> **REQUIRED ACTION**
Lift every line from the entries that includes the word "translations".

Data records
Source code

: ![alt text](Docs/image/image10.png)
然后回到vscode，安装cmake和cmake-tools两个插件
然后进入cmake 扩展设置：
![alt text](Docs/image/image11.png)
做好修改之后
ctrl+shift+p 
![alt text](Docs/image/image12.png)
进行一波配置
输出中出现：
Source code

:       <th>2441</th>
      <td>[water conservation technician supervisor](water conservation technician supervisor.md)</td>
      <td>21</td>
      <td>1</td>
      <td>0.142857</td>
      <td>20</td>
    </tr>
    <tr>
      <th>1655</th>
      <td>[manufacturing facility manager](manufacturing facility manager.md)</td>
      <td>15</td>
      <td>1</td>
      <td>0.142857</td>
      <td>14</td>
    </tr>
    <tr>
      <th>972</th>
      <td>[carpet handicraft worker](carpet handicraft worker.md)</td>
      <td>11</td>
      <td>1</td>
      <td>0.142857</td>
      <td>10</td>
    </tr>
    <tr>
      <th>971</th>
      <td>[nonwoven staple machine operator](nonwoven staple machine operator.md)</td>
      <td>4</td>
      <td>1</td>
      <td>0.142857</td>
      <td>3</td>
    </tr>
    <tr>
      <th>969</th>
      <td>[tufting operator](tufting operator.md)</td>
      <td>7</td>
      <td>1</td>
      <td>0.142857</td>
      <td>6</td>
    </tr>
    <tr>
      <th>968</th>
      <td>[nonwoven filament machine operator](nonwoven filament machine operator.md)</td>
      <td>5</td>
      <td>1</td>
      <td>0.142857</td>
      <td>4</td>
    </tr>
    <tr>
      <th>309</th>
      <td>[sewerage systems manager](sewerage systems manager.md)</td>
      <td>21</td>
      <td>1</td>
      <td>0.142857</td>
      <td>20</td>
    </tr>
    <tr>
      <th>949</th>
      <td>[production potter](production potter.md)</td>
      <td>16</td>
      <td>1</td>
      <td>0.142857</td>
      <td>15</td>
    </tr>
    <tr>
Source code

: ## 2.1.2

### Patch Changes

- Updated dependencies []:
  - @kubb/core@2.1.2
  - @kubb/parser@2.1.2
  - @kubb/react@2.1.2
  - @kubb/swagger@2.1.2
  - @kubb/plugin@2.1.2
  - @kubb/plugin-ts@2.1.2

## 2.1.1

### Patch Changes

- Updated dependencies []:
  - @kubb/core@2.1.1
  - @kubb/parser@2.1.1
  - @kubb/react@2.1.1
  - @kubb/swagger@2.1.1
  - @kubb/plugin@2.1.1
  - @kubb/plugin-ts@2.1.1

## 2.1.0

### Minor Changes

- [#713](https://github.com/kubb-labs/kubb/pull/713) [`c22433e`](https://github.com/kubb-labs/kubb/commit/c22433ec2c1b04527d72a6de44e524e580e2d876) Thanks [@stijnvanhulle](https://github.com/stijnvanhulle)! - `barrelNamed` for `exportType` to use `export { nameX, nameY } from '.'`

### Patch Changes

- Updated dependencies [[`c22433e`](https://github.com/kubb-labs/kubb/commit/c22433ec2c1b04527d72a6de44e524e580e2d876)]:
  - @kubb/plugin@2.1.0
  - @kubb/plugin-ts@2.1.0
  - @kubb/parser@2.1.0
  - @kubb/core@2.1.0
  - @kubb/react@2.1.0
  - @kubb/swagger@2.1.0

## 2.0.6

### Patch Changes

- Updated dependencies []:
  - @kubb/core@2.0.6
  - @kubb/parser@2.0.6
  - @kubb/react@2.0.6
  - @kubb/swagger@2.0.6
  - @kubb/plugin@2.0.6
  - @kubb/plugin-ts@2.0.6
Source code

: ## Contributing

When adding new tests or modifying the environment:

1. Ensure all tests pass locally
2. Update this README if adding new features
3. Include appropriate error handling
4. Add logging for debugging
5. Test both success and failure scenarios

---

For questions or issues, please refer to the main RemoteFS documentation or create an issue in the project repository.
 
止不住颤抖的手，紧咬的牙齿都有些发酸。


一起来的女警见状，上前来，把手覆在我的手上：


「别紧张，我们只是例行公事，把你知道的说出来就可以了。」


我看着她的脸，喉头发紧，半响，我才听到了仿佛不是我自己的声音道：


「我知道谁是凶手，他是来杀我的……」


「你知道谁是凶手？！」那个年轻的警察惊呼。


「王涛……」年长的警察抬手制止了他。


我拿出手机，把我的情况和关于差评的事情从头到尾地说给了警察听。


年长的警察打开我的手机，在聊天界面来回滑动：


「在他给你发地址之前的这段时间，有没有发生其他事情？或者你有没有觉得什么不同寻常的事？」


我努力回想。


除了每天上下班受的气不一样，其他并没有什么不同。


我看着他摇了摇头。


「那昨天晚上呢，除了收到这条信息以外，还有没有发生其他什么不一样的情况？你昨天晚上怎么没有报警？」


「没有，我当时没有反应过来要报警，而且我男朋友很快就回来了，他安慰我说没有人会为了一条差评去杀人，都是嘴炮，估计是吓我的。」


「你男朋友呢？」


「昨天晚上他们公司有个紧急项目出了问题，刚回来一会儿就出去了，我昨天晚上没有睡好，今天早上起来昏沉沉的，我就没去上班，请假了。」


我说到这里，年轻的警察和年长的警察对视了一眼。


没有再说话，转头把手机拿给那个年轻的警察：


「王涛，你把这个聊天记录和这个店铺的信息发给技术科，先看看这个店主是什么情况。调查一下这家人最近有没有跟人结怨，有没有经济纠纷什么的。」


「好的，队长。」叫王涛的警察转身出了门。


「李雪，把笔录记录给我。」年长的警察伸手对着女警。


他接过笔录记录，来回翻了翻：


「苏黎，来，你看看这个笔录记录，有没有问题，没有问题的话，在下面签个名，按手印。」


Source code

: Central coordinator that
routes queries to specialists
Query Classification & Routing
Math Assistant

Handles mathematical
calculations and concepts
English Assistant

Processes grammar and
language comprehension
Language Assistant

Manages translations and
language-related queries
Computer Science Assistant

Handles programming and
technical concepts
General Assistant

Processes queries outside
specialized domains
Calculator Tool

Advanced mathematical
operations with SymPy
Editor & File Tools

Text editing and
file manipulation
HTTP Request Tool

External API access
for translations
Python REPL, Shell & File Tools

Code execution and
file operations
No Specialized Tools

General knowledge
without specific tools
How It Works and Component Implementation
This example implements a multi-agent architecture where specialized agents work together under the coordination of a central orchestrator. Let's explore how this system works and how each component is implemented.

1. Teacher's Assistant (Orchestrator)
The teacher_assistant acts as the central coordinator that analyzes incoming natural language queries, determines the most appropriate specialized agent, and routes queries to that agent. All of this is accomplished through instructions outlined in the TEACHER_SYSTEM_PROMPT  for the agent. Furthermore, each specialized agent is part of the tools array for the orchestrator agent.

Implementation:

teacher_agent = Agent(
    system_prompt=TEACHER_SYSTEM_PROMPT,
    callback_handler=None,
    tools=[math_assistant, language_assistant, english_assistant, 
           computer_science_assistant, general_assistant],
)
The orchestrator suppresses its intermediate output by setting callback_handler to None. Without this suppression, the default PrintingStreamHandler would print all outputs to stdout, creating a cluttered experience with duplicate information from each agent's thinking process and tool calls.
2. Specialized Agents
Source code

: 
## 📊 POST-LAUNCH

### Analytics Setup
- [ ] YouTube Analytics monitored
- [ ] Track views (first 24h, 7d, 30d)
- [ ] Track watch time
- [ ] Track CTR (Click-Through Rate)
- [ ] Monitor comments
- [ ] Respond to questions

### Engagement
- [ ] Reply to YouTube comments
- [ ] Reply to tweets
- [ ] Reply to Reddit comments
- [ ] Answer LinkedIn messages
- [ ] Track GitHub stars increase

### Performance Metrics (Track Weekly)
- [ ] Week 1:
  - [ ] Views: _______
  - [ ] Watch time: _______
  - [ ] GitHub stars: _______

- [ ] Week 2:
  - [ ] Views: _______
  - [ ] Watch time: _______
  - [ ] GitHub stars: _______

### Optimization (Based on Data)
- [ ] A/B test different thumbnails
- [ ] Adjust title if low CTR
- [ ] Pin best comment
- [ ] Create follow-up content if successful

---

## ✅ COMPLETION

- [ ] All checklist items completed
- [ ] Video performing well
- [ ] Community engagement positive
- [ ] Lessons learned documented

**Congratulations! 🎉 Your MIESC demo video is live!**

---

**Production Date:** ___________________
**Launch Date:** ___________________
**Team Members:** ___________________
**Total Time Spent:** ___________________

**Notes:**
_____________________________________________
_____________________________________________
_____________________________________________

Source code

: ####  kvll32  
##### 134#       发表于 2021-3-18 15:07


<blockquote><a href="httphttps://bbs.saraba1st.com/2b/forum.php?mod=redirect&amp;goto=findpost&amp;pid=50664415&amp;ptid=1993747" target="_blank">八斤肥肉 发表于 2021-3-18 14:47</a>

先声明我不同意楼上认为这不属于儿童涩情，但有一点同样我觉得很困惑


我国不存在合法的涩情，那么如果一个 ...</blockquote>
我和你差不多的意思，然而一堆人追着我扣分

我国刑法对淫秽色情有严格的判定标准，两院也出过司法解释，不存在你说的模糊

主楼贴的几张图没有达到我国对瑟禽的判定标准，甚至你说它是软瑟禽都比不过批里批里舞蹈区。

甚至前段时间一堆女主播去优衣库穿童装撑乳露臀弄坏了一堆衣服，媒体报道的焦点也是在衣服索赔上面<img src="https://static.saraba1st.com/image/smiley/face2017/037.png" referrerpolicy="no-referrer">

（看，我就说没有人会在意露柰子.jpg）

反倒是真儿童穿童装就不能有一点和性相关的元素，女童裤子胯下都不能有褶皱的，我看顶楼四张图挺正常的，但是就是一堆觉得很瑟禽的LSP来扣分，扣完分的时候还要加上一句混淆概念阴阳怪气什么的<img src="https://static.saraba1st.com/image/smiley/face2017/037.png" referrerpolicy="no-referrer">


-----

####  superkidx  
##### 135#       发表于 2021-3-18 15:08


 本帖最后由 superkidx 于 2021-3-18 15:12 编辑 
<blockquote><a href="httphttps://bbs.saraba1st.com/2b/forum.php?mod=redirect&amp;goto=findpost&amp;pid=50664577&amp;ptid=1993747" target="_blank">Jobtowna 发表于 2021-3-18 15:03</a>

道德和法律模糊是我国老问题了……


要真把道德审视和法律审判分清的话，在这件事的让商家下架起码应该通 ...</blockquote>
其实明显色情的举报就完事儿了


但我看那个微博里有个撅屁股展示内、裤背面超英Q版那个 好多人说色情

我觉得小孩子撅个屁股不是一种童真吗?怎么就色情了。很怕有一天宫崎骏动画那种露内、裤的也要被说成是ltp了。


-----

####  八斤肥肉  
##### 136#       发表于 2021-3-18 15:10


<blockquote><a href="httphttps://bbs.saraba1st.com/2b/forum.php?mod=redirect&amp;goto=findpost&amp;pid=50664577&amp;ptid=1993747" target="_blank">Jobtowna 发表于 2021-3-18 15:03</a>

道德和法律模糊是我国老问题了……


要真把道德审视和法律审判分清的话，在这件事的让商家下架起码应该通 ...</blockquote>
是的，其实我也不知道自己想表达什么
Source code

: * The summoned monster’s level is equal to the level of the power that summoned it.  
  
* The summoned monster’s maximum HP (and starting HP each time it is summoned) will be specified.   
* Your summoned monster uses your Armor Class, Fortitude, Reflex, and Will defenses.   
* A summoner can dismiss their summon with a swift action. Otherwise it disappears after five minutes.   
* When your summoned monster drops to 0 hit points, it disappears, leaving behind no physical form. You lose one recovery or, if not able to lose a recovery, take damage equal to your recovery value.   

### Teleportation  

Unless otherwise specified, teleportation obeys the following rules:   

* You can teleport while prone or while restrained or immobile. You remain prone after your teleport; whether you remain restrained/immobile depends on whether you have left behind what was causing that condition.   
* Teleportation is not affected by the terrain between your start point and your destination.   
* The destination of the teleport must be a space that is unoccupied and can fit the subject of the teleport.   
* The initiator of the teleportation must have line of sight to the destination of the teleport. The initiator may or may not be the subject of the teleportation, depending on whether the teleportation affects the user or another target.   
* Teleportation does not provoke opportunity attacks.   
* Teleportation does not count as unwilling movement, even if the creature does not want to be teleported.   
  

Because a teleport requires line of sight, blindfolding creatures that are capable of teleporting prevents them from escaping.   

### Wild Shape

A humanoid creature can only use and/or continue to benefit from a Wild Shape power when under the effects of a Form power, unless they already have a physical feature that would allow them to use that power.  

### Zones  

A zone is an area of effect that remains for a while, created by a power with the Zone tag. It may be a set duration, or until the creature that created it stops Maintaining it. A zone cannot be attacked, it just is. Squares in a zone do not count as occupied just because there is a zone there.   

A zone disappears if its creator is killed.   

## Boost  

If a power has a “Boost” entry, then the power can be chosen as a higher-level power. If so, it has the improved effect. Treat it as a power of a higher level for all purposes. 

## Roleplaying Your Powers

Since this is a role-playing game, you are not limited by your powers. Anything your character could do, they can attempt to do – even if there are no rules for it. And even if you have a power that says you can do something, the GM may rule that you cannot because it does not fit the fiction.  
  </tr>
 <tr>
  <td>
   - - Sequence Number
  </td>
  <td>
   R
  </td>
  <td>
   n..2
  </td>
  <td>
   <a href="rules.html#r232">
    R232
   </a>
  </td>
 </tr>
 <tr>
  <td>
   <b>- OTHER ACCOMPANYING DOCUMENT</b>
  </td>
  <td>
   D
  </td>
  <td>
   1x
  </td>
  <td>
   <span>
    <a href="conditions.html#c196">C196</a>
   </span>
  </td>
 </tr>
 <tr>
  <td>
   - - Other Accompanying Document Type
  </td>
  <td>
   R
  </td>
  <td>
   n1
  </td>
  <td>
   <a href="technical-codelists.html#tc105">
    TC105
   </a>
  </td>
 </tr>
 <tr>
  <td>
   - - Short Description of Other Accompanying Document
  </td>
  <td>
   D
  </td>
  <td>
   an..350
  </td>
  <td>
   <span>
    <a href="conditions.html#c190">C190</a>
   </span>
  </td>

> **RESPONSE FOR THIS EXERCISE**
Manages translations and
for translations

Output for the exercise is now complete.